I will continue to think upon the whole subject and will post more on it.

goals and striving

I’ve been thinking hard on all this. Today I think of ‘goals’ as associated with ‘striving’. I put them in quotes because they seem to have somewhat pejorative meanings.

I’ve long felt that the writings of the Chinese philosophers, in particular Chuang Tzu, represent how I like to look at the world and my life. Chaung Tzu speaks often of ‘striving’ in this pejorative sense, so when I think of ‘striving’ as a means to a ‘goal’, I have negative feelings.

Surely some goals are worthy, and therefore striving, or working, towards them is not a bad thing.

What are my goals?, Linda asked yesterday. I had some wordy answers, some of which I posted here. Today I’m thinking I want to live, as long as my health is reasonably good. That can be the basis for many things.

To be continued . . .

goals

I had a session today with a ‘Life Coach’. Linda is a person I met at the Compassionate Friends meeting. She lost her 4 year old daughter 11 years ago. I had complained to her that I was often feeling directionless especially since my therapist, Dr Perry, had left the area. I’ve tried other therapists but none seem to fit as well as Dr Perry had.

Her emphasis on looking forward rather than behind seemed to me to be a good approach. Bottom line after our long talk is that I need to decide what my goals are and whether I’m willing to work to achieve them.
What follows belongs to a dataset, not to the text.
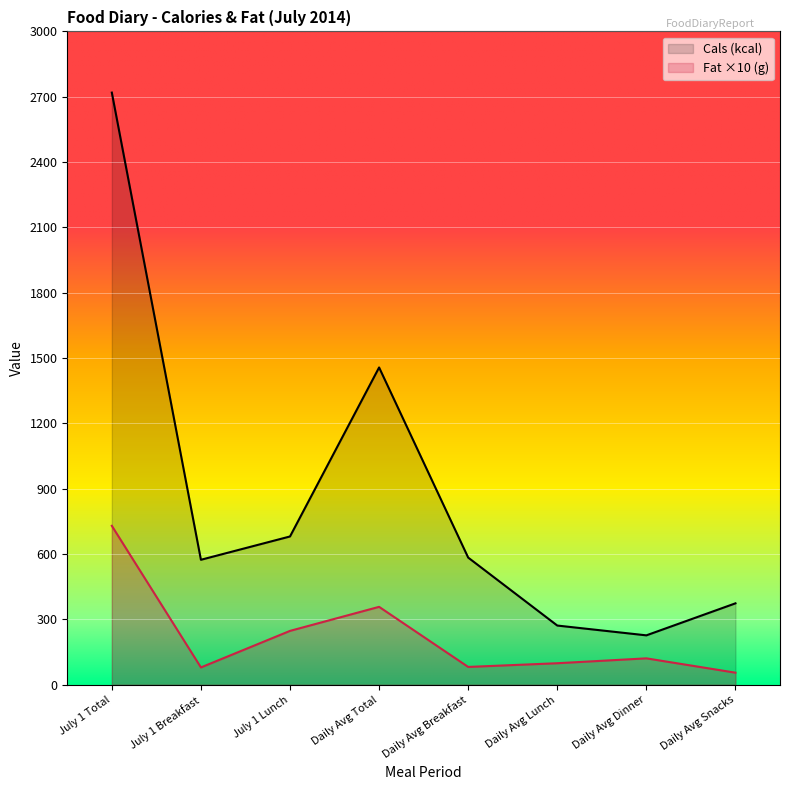

What is the value of the Cals (kcal) point at the 3rd from the left?

681.0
Her role would be to help me with that work so for the time being I’m on my own.

So, what are my goals? I said I wanted to be able to spend time with my children and grandchildren – to the extent that they would have me. I mentioned playing music; I mentioned photography; I mentioned riding my bike; I mentioned travel. When it came right down to the idea of working towards those ‘goals’, I foundered. What does that mean exactly? When I have the day off and nothing scheduled, why do I (often) do none of those things?

I told her that in my non-work life, I’ve always followed the path that interested me at the moment without regard to longer-term ‘goals’. That approach led to a bad marriage but also three fine children. How should my goals have been different? How could I, at age 25, made a life goal with any reasonable expectation of it coming to pass? The idea of doing that now is a big adjustment. I told her Zach had goals, lots of them, and now they’re ashes.

I tried to get her to give me an example of what she meant by ‘working’ on my goals but she dodged. She had already told me that until I was willing to work on my goals there was nothing she could help me with. That stung a little.

I promised her I would think seriously about goals and my relationship to them and we will talk again in a couple of months. I set up a new category here so I hope to revisit this subject often.